SEJARAH KBRI NAIROBI
 
Hubungan diplomatik antara Indonesia dengan Kenya dibuka pada bulan Juli 1979 yang pada saat itu dirangkap oleh KBRI di Dar Es Salaam, Tanzania. Di lain pihak, Kenya belum memiliki perwakilannya di Indonesia yang saat ini masih dirangkap melalui Kedutaannya yang berada di Kuala Lumpur, Malaysia.
 
Mengingat bahwa UNEP dan UN-Habitat berkantor pusat di Nairobi dan berdasarkan Keputusan Presiden No. 5 Tahun 1981 Tanggal 6 Maret 1981, berdirilah secara resmi KBRI di Nairobi pada tanggal 2 April 1982, yang saat itu masih menempati Suite 535 Intercontinental Hotel Nairobi. Kemudian sejak November 1982, menempati Gedung Utalii House (lantai 3) di Uhuru Highway, Nairobi.
 
Pada tanggal 27 April 1997, Duta Besar RI Bapak Isslamet Poernomo meletakkan batu pertama pembangunan gedung kantor di Menengai Rd, Upper Hill, Nairobi. Pembangunan gedung kantor memakan waktu satu tahun. Sehubungan dengan berakhirnya kontrak sewa gedung di Utalii House, maka walaupun belum 100% selesai, KBRI pindah ke gedung kantor baru pada tanggal 16 April 1998. Tahap penyempurnaan dan pemeliharaan pembangunan gedung kantor dilaksanakan 6 bulan setelah KBRI menempati gedung kantor baru. Peresmian gedung kantor KBRI Nairobi yang memiliki luas tanah + 3800 m2 dan luas bangunan + 2250 m2 ini dilaksanakan pada tanggal 7 Mei 1998 oleh Bapak Duta Besar Isslamet Poernomo.
 
Pada saat pendiriannya, KBRI di Nairobi diakreditasikan pula ke Republik Seychelles dan bertindak pula sebagai Perutusan Tetap RI untuk UNEP dan UN-Habitat dengan Duta Besar Luar Biasa dan Berkuasa Penuh (Dubes) pertama (1982-1985) adalah R. Supangat.
 
Berturut-turut kemudian yang menjabat sebagai Dubes RI di Nairobi adalah R. Kusumasmoro, Dalindra Aman, Seng Paselerai, Isslamet Poernomo, Tupuk Sutrisno, Djismun Kasri, Budi Bowoleksono, dan Sunu M. Soemarno (2012 - sekarang).

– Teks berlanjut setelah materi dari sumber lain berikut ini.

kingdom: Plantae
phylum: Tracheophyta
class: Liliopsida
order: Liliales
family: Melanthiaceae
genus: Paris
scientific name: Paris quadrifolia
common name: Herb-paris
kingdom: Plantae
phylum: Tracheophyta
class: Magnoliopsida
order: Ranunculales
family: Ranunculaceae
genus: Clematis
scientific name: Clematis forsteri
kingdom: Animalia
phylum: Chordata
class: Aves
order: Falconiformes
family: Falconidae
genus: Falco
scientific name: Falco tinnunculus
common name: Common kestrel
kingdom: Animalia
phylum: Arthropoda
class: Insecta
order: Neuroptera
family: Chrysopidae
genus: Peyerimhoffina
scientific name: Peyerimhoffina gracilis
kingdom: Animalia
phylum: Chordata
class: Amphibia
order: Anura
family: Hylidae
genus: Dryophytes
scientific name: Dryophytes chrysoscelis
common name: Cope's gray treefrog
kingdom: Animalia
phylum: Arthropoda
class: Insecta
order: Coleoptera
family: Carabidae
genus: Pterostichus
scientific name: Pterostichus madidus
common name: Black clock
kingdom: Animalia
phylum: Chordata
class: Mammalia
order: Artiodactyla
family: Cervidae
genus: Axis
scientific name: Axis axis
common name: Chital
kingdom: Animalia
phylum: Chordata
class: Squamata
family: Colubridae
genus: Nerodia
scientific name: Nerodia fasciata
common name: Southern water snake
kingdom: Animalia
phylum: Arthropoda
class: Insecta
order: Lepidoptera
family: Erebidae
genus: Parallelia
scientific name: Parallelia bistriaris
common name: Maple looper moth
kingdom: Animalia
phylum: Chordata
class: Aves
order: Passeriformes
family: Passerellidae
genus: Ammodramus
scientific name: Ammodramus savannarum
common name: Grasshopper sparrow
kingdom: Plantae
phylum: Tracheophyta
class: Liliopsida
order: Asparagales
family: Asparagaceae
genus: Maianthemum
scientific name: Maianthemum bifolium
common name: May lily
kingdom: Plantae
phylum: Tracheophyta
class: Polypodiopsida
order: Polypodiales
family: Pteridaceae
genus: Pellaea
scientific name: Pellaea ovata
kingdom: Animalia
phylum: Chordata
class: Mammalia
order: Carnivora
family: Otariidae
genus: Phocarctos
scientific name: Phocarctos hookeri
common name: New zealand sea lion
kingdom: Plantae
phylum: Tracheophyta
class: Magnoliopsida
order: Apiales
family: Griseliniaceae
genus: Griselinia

Selain diakreditasikan ke Republik Seychelles, sejak 12 Januari 1989 KBRI di Nairobi diakreditasikan ke Republik Uganda dan sejak 1 Juni 2004 diakreditasikan pula ke Republik Mauritius yang sebelumnya dirangkap oleh KBRI Dar es Salaam (vide Keppres No. 108 Tahun 2003 dan Kep Menlu No. 06/A/OT/VI/2004/01 Tahun 2004 tentang Organisasi dan Tata Kerja Perwakilan RI di Luar Negeri, 1 Juni 2004 (Lampiran 1 No. 53)).